The study was launched on Monday. More than 96 percent of companies across sectors said the country has a skills shortage; 51 percent thought the shortage is severe, and 45 percent thought the situation is 'very severe'.
As much as 70 percent of the companies surveyed said they have critical vacancies that require specialist skills they cannot fill. Skills deficits are mostly those of physicists, chemists and related professions, computing professions, architects, engineers, surveyors and cartographers, health professionals, jurists, physical and engineering science technicians, and department management.
IPPR researcher, Frederico Links, said about 500 companies were approached for the study, but that only 107, or 30 percent provided responses, giving a good representative perception of institutions in the country. More than 60 percent of the companies said they have strategic skills development plans in place, but more than 50 percent said in-house skills development initiatives are only partially effective.
Only 36 percent of the companies make bursaries available to outside parties to gain qualifications or required skills.
Links said the research does not cover a sector-by-sector skills audit, but Secretary-General of the NEF, Tim Parkhouse, intimated that his organisation would approach the International Labour Organisation (ILO) to fund exactly such a study by next year.
Acting Deputy Director with the Ministry of Labour and Social Welfare, Sikanda Manongwa, said while there is an abundance of human resources, these are not efficiently being utilised as indicated by the high unemployment rate of 51.2 percent and the fact that about 2.9 percent of those employed hold more than one job, and 6.4 percent are underemployed.
The 2006 Namibia Occupational Skills Assessment Survey (NOSAS) similarly identified a mismatch between usual or principal work or occupations and professions.
Links said the skills issue, and in particular the perceived inability of tertiary and vocational training institutions to produce graduates with skills of the right type and quality, presents a unique challenge in the quest to skill-up the Namibian workforce.
Compounding the problem, suggested the study, is that large companies over the years have been importing expatriate skills, while others have struggled to obtain work permits from the Ministry of Home Affairs and Immigration.
'We must fix the skills problem to fix the competitiveness of the economy,' said Tarah Shaanika of the Namibian Chamber of Commerce and Industry (NCCI). He suggested that as many as possible young people should be given 'relevant' training, and that Namibia should 'import skills wherever we can find them'.
Hennie Fourie of the Namibian Manufacturers Association (NMA) added that skills shortage should be addressed by simplifying procedures for work permits for scarce and skilled staff, and to promote technical and business skills training in academic institutions and industry.
This, stressed Fourie, is in line with a 2005 Cabinet decision to expedite the processing of work permits to ensure that the implementation of customer-friendly processing industry committed to skills development.
He said at a meeting held on September 1 this year between the Ministry of Home Affairs and Immigration and the private sector, it was decided to institute a working committee representative of the ministry and the private sector to work out proposals to address this problem.
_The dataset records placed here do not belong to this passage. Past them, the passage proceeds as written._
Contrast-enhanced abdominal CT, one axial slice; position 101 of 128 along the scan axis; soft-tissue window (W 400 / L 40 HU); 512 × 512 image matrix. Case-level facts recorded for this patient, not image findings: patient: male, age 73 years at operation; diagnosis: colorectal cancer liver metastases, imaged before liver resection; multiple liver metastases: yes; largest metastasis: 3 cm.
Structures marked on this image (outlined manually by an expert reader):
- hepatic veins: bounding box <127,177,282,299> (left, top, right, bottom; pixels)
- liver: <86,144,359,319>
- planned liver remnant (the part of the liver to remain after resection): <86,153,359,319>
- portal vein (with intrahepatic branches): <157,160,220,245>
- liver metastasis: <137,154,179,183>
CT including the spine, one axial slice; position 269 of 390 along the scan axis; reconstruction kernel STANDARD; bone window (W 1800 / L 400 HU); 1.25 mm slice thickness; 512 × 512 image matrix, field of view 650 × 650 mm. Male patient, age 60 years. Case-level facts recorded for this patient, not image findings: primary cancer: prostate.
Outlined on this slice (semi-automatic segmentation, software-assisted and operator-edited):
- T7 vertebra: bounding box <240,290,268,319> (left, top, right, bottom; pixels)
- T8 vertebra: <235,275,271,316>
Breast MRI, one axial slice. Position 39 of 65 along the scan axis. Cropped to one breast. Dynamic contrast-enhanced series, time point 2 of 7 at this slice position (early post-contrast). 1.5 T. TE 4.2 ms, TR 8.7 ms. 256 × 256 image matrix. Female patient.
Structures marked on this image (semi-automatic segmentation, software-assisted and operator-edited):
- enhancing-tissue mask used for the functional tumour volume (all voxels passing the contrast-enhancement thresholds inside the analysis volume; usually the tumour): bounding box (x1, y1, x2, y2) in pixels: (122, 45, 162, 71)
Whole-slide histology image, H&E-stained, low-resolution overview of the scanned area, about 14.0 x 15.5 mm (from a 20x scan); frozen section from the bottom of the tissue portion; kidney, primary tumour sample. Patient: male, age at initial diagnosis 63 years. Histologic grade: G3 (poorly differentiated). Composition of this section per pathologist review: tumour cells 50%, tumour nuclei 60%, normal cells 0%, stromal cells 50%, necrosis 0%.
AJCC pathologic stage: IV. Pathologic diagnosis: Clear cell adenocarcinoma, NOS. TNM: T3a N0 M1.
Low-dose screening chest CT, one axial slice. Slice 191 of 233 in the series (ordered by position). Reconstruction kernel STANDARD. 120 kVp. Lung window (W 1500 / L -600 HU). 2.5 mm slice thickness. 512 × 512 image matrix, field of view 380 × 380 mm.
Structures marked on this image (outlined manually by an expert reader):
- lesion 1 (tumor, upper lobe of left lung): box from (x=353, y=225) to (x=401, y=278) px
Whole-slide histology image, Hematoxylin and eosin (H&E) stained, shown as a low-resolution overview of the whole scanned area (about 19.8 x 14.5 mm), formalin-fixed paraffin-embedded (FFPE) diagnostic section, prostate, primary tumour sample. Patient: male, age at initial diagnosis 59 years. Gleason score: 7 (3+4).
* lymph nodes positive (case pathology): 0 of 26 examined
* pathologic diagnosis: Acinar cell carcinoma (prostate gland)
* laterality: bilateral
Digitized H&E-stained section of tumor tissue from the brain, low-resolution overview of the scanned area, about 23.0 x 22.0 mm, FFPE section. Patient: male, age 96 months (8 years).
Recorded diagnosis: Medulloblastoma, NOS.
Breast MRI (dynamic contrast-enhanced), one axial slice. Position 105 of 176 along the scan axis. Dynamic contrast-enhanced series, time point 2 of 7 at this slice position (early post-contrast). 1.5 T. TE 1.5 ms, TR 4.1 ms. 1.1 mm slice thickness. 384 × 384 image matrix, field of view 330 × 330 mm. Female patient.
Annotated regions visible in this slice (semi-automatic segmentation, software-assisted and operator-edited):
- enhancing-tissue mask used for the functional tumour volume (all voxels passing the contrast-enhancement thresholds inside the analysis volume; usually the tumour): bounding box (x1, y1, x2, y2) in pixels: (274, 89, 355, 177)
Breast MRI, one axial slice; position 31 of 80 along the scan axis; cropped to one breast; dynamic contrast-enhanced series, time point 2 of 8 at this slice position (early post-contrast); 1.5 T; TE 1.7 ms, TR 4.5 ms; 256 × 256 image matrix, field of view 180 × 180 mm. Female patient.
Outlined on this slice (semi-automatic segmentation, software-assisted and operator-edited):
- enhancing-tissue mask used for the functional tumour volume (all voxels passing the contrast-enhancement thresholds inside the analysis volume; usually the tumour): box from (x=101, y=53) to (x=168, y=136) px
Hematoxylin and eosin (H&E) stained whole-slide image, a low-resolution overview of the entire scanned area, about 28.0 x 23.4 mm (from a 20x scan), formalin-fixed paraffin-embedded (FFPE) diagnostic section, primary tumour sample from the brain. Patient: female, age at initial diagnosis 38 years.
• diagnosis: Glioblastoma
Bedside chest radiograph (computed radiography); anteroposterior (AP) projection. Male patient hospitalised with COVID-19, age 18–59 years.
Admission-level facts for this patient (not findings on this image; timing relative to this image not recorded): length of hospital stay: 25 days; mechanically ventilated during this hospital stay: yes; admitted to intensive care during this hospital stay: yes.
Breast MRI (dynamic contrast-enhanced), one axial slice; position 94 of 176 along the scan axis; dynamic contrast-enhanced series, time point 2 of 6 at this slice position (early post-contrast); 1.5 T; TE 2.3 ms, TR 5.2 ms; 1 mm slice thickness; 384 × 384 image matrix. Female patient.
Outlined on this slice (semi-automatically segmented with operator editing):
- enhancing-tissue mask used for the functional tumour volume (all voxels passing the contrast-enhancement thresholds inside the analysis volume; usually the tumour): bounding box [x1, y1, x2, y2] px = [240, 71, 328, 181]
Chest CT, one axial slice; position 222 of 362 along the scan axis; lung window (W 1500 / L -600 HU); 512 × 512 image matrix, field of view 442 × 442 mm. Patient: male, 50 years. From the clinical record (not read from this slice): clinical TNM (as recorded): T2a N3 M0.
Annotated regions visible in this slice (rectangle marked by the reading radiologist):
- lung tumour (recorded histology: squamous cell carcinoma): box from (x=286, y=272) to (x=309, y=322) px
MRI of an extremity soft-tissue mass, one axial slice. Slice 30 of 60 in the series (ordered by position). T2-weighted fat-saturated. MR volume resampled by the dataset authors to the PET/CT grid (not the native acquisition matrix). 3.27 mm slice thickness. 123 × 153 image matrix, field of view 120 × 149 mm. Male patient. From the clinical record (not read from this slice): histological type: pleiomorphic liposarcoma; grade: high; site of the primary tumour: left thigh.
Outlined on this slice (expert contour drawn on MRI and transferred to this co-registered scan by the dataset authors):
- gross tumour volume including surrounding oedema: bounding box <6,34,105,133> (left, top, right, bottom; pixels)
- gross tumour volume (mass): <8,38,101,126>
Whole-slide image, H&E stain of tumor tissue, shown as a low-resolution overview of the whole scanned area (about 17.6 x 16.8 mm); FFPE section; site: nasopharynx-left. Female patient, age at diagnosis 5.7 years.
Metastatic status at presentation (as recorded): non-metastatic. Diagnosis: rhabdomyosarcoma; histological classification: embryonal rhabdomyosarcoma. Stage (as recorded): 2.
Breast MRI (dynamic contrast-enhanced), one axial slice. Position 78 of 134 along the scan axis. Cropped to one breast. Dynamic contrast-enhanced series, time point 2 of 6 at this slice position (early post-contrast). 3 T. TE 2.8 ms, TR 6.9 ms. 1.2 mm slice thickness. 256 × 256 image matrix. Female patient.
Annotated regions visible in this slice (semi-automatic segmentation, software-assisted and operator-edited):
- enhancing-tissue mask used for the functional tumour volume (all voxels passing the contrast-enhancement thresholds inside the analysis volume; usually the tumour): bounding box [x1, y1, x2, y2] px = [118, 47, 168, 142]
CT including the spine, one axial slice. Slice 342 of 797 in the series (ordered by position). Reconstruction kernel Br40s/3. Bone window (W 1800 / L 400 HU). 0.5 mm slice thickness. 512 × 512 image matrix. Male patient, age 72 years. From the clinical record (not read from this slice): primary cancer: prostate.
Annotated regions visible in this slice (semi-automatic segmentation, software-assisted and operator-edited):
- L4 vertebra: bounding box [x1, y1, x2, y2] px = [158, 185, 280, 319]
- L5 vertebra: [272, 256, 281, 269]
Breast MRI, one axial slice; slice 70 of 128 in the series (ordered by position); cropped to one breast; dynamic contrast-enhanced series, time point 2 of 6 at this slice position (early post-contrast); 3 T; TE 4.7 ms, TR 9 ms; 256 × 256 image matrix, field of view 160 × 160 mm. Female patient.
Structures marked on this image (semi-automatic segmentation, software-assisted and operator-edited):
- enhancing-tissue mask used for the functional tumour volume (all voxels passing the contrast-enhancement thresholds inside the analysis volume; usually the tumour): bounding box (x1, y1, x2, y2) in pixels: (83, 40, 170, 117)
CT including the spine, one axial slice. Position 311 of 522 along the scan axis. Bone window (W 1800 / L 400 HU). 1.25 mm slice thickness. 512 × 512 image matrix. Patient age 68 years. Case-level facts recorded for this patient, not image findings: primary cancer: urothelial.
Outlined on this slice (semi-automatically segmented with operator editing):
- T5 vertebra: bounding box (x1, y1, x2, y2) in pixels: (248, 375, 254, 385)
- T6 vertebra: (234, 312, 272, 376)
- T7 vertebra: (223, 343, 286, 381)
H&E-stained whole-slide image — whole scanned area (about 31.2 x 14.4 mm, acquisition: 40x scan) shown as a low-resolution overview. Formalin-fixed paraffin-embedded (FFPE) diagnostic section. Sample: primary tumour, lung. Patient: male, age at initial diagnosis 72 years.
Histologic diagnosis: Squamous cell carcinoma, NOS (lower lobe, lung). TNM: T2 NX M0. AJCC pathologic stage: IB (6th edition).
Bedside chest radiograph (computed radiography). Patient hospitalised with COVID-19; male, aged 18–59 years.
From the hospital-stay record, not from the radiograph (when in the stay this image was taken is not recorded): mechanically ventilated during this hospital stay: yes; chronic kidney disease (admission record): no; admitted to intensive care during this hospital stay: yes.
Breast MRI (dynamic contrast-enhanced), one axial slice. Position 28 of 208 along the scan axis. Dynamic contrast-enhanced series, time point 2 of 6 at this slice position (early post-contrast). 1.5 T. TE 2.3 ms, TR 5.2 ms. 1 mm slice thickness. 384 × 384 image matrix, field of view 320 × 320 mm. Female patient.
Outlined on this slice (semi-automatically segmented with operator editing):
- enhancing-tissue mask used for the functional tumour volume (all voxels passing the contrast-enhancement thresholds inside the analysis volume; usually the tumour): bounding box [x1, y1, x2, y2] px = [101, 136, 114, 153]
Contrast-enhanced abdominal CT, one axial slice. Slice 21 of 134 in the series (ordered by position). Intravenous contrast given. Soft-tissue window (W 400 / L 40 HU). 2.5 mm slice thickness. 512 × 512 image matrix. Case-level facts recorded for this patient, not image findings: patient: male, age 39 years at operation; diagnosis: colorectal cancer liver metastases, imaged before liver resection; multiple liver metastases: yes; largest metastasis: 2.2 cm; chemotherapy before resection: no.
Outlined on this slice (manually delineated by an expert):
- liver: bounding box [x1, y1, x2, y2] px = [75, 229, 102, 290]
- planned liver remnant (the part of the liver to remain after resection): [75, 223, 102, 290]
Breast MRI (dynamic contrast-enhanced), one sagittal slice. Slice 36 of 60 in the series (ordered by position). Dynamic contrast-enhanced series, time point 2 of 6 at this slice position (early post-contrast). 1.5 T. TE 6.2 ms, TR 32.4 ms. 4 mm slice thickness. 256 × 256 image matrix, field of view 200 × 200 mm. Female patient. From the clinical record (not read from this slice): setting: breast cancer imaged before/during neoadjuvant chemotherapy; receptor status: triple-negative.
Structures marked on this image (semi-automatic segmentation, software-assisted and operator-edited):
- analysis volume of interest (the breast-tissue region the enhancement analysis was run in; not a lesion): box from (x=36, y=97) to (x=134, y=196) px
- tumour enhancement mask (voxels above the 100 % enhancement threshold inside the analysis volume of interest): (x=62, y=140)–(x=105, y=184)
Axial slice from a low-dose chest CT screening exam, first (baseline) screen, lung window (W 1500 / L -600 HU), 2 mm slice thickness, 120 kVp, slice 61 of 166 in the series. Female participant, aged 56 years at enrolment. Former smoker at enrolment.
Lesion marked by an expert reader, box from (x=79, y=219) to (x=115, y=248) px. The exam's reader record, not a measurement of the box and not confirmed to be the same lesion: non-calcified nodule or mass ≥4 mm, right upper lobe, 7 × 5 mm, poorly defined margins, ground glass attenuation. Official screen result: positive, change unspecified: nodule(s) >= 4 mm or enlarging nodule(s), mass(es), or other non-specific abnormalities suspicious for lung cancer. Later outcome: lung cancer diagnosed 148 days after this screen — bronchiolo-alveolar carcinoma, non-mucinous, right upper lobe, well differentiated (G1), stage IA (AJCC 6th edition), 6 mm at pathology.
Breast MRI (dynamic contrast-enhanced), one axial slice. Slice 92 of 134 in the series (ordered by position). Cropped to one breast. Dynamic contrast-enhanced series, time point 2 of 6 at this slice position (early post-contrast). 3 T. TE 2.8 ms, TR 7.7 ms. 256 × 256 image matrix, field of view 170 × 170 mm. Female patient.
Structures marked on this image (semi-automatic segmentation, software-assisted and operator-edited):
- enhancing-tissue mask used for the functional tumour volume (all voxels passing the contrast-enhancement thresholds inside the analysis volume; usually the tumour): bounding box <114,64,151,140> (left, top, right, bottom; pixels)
The new Foreign Direct Investment Act, which has not yet been approved or implemented, makes provision for an automatic number of work permits depending on the size of the investment.
Academic, André du Pisani, said the missing ingredient in understanding the skills deficit, is the brain drain experienced not by Namibia but the southern African region, and on the continent at large. 'We keep on losing well-trained people who are migrating to greener pastures for good,' said Du Pisani.
He further suggested that the mismatch of skills may be as a consequence of political considerations where people even in executive positions lack the requisite skills.
Chairperson of the NEF, Elize Fahl, said the skills shortage ought to be a priority for Namibia’s economic development. The rule of thumb is that one skilled person creates between eight and 15 jobs for unskilled workers.
Fahl said the study was done to guide the Immigration Selection Board of Home Affairs, the Employment Equity Commission and the Labour Advisory Council understudy’s exemption committee in their work.
Moreover, she said, tertiary educational facilities should take their cue from it when directing their curricula to ensure that their output is demand driven.
Du Pisani, however, cautioned against what he called a purely 'market-related education', arguing that education should also provide a critical reflective thinking, which he said is sorely lacking in Namibia.